Why are you interested in participating in the project?

This project was born as a result of innumerable conversations between the project coordinator (Dr. Pablo Gamallo) and myself and I have been involved in it from the beginning. The interest is twofold, at a research and a pedagogical level. At a pedagogical level, as I have previously commented, I believe that the hybrid profiles of knowledge and skills in the humanities and technology in the same person represent a professional profile that we need to address and solve many of the problems that we currently have in this area and that are presented at HYBRIDS (like fake news, harassment, etc.), as well as those that will come.

At the research level, HYBRIDS tests the hybrid intelligence paradigm, combining structural and rule approaches and machine learning approaches in the treatment and analysis of natural language to deal with disinformation problems. On a personal level, my main interest is in how these approaches respond when we analyze natural language at the discursive and argumentative levels. For example, if we analyze political discourse: Could we detect misinformation? In what forms? (for example, inconsistencies, unreal cause-effect attributions, etc.? I also study these discursive and argumentation levels in social networks for the detection of mental illness or harassment.

What kind of research are you going to pursue as part of it? What are the investigation lines most promising to include in the project?

Regarding the most promising lines, I believe that part of the project’s success is combining profiles of such diverse professionals and institutions with such an ambitious goal. It is always interesting and a challenge in research to see how far the confluence of experts in human and technological areas can do together.

In our case, we are somehow specialized in the connection between disinformation, natural language (especially in discourse) and social networks. In this context, the research that we will carry out focuses on the technological and algorithmic improvement of the treatment of the level of linguistic discourse from social networks (since it presents particularities due to its short but connected speeches and its varied formats depending on the social network). We will do it in various case studies and topics such as harassment on immigration, climate change, etc.

What are some of the challenges you face in your research? And for hybrid intelligence?

As I previously commented, working at the linguistic level of discourse but with short texts, text related in various ways to each other, and text with various speakers or participants in each case, is itself a challenge for current discourse processing algorithms. Most of the existing technology allows long texts such as political speeches to be analyzed at a discursive and argumentative level, but presents problems in conversational texts and/or threads from social networks. Improving this technology will allow us to approach with more symbolic and semantic knowledge what interventions on social networks speak of disinformation and what relationship they have with disinformation.

At the same time, we must socially analyze the case studies that we deal with in harassment: who promotes/promotes it? What impact does it have and how does it spread on social networks? What arguments do you use on threatening issues for European democracies such as immigration or climate change?

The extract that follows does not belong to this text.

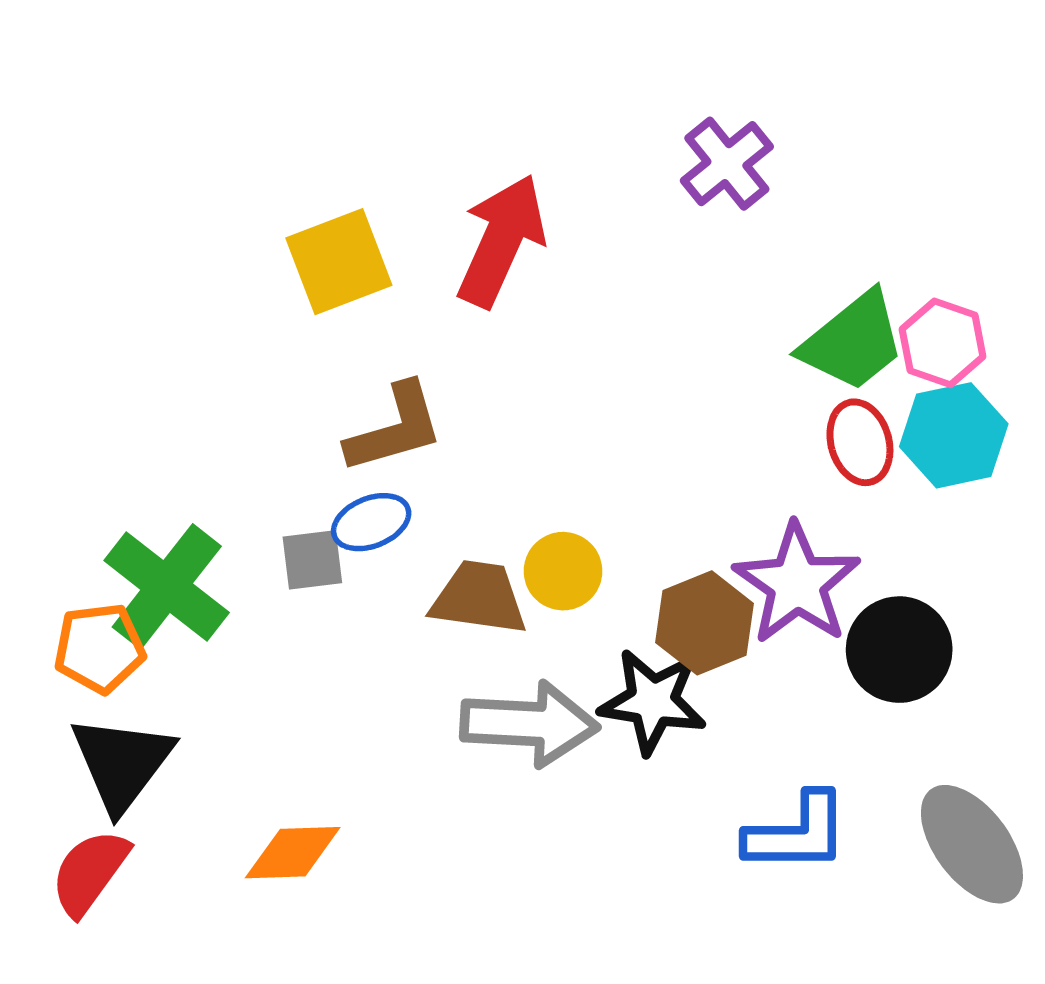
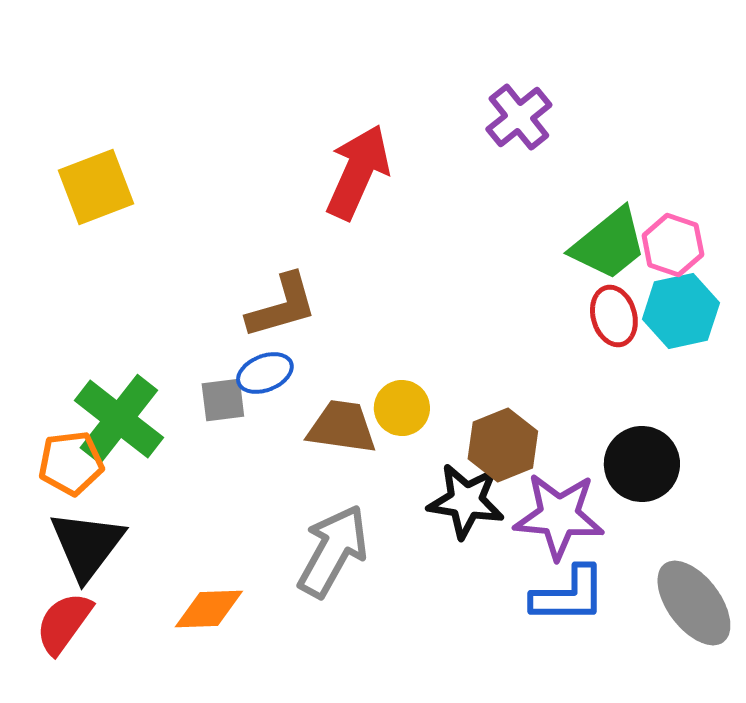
yellow square: (339, 262) -> (96, 187), moved
purple star: (797, 584) -> (559, 516), moved, turned -30
gray arrow: (529, 724) -> (333, 551), moved, turned -64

Which problems do you want to solve with the PhD that will be under your supervision?

In research, you always know what problems you have at the beginning of your project, but not which ones will arise meantime. At the beginning, we will have to build datasets for the case studies that we deal with. There we will deal with finding representativeness in profiles, speeches, native languages and sources (social networks). Europe is diverse, and our starting datasets must be diverse. The biases in them are also diverse, and we must consider them and try to mitigate them.

Later, we will face more technological and algorithmic problems. Especially, with ways to embed symbolic information in existing discourse algorithms, data input and output formats, etc.

I am confident that we will learn a lot addressing all these problems from a completely hybrid perspective, and we will be able to achieve the proposed objectives by offering solutions.